J&J, Guidant Team up in Drug-Eluting Stents: A Marriage Made in Heaven?

The announcement this month that Cordis Corp. is teaming up with interventional cardiology arch rival Guidant Corp. to sell the former's blockbuster Cypher drug-eluting stent (DES) seems, at least on the surface, to validate Guidant's take on the drug-eluting stent wars: the primacy of the stent's deliverability over the clinical performance of its drug component in driving stent selection by interventionalists. J&J, for its part, was also responding to the threat-many think it will be formidable-of Boston Scientific Corp., who received the much-anticipated US approval for its Taxus stent just weeks after J&J and Guidant announced their deal.

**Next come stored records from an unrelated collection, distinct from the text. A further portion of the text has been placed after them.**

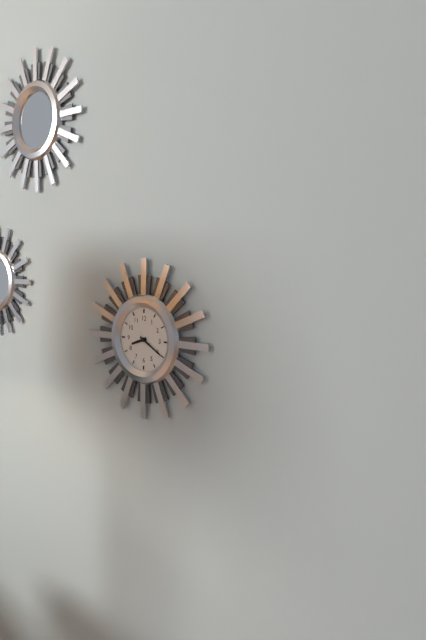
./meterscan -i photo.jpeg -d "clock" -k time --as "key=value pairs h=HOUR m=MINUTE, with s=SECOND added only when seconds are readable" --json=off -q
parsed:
h=8 m=20
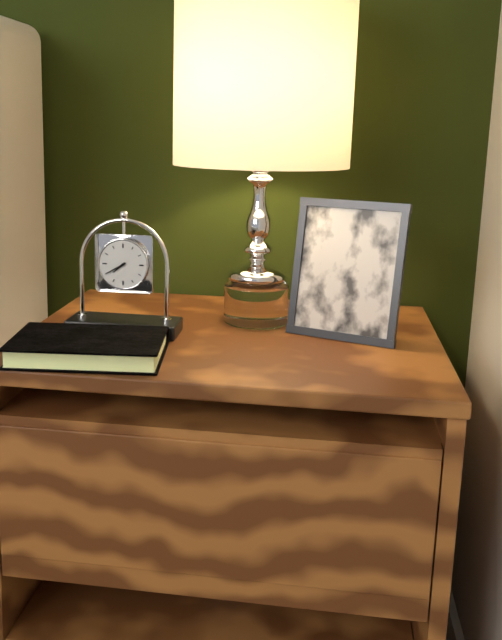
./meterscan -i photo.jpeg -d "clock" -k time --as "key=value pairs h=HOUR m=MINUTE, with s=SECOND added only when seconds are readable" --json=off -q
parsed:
h=7 m=40
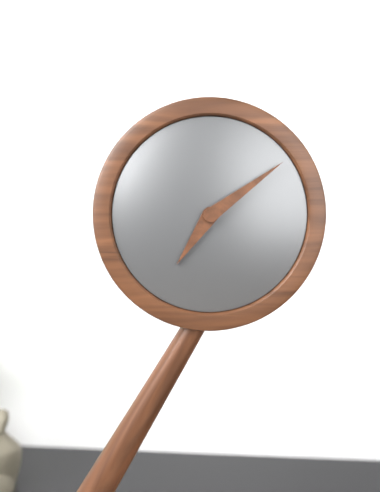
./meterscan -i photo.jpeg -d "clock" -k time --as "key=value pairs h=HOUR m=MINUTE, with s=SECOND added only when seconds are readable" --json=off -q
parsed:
h=7 m=9
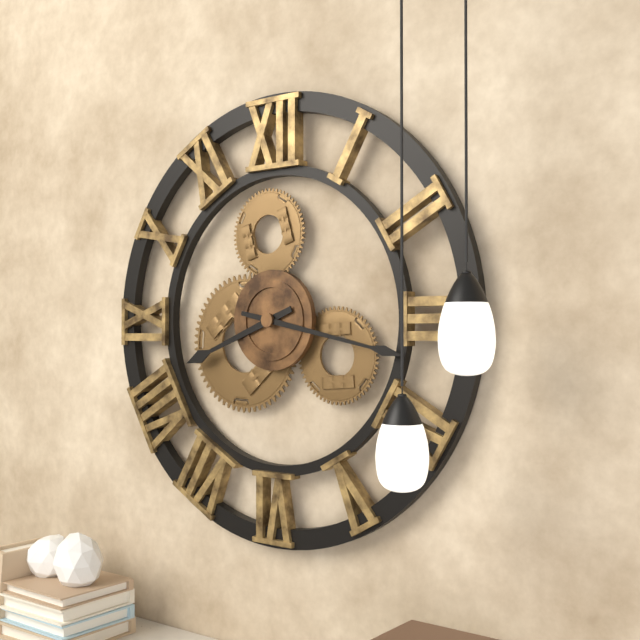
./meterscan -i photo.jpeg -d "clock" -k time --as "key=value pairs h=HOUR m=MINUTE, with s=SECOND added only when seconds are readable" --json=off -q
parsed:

The announcement this month that Cordis Corp. (a Johnson & Johnson operating company) is teaming up with interventional cardiology arch rival Guidant Corp. to sell the former's blockbuster Cypher drug-eluting stent (DES) seems, at least on the surface, to validate Guidant's take on the drug-eluting stent wars: the primacy of the stent's deliverability over the clinical performance of its drug component in driving stent selection by interventionalists. [See Deal] Indeed, this is no simple co-promotion: a key feature of this deal is J&J's ability to access Guidant's stent delivery technology. Guidant, which has been much criticized for squandering its market leadership in bare metal stents by falling behind in the development of its drug-eluting product, has long been telling proponents and opponents that once the dust clears and all of the leading interventional cardiology companies are on the market with drug-eluting stents, the clinical efficacy of the drug component will no longer be a differentiating factor. The real winner, the company claims, will be the player that has the most physician-friendly product, which will place great value on the stent delivery system, a component that interventionalists have long valued from Guidant, as attested to by its market leadership in the bare metal segment.